Extract from Thomas Jefferson to Spencer Roane

Poplar Forest Sep. 6. 19.
But you intimate a wish that my opinion should be known on this subject. no, dear Sir. I withdraw from all contests of opinion, and resign every thing chearfully to the generation now in place. they are wiser than we were, and their successors will be wiser than them, from the progressive advance of science. tranquility is the summum bonum of age. I wish therefore to offend no man’s opinions, nor to draw disquieting animadversions on my own.

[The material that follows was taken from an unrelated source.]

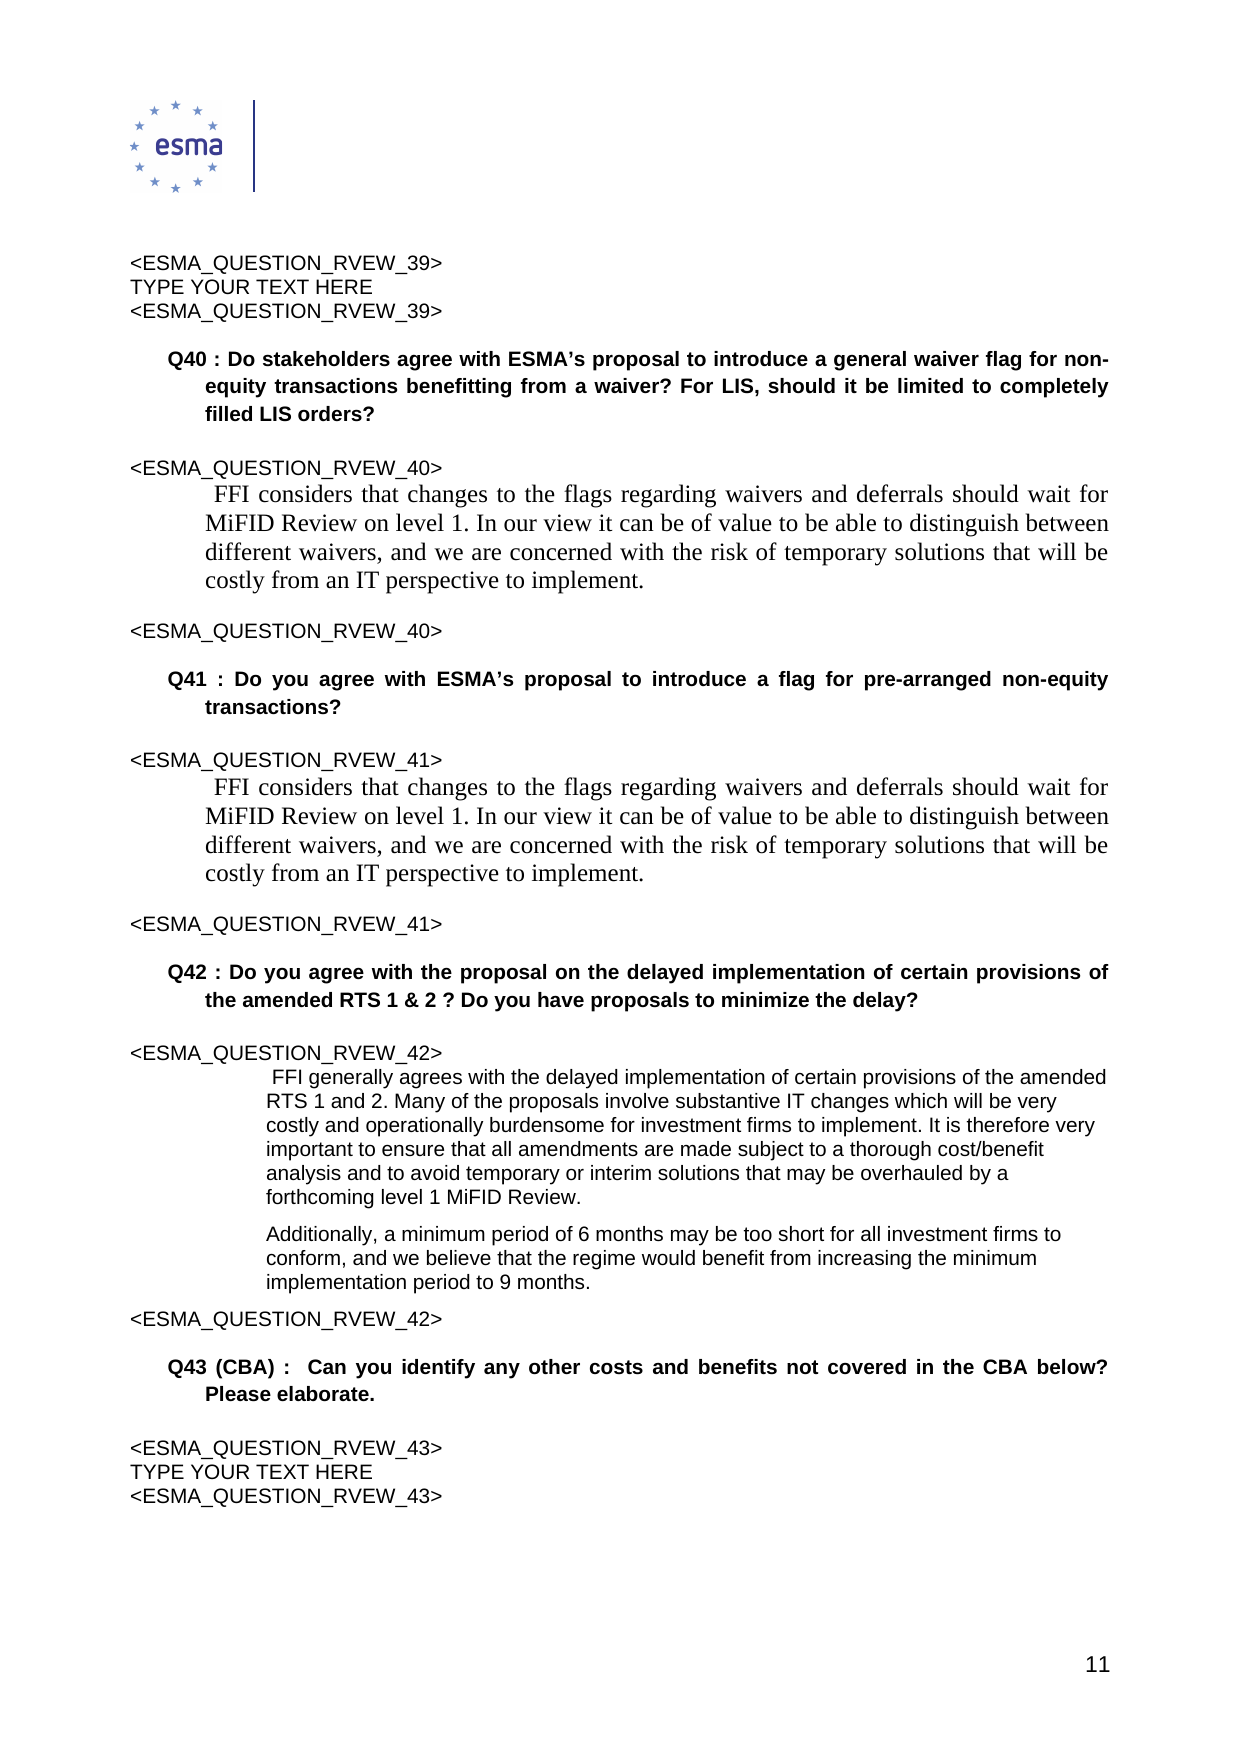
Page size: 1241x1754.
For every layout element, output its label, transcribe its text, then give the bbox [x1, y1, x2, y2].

Extract from Thomas Jefferson to Thomas Ritchie

Monticello Dec. 25. 20.
if there be anything amiss therefore in the present state of our affairs, as the formidable deficit lately unfolded to us indicates, I ascribe it to the inattention of Congress to it’s duties, to their unwise dissipation & waste of the public contributions. they seemed, some little while ago to be at a loss for objects whereon to throw away the supposed fathomless funds of the treasury ... but it is not from this branch of government we have most to fear. taxes & short elections will keep them right. the Judiciary of the US. is the subtle corps of sappers & miners constantly working under ground to undermine the foundations of our confederated fabric. they are construing our constitution from a coordination of a general and special governments to a general & supreme one alone.

Extract from Thomas Jefferson to John Cartwright

Monticello in Virginia. June 5. 24.
the Creator has made the earth for the living, not the dead. rights and powers can only belong to persons, not to things, the dead are not even things. not to mere matter, unendowed with will. the dead are not even things. the particles of matter which composed their bodies, make part now of the bodies of other animals, vegetables, or minerals of a thousand forms. to what then are attached the rights and powers they held while in the form of men? a generation may bind itself, as long as it’s majority continues in life; when that has disappeared, another majority is in place, holds all the rights and powers [. . .] their predecessors once held and may change their laws and institutions to suit themselves. nothing then is unchangeable but the inherent and unalienable rights of man.

Thomas Jefferson Quotes

First Inaugural Address The Papers of Thomas Jefferson, Volume 33: 17 February to 30 April 1801
All too will bear in mind this sacred principle, that though the will of the majority is in all cases to prevail, that will, to be rightful, must be reasonable; that the minority possess their equal rights, which equal laws must protect, and to violate would be oppression. Let us then, fellow citizens, unite with one heart and one mind, let us restore to social intercourse that harmony and affection without which liberty, and even life itself, are but dreary things. And let us reflect that having banished from our land that religious intolerance under which mankind so long bled and suffered, we have yet gained little if we countenance a political intolerance, as despotic, as wicked, and capable of as bitter and bloody persecutions. 

We are all republicans: we are all federalists. If there be any among us who would wish to dissolve this Union, or to change its republican form, let them stand undisturbed as monuments of the safety with which error of opinion may be tolerated, where reason is left free to combat it. I know indeed that some honest men fear that a republican government cannot be strong; that this government is not strong enough. But would the honest patriot, in the full tide of successful experiment, abandon a government which has so far kept us free and firm, on the theoretic and visionary fear, that this government, the world’s best hope, may, by possibility, want energy to preserve itself? I trust not. I believe this, on the contrary, the strongest government on earth. I believe it the only one, where every man, at the call of the law, would fly to the standard of the law, and would meet invasions of the public order as his own personal concern.—Sometimes it is said that man cannot be trusted with the government of himself. Can he then be trusted with the government of others? Or have we found angels, in the form of kings, to govern him? Let history answer this question.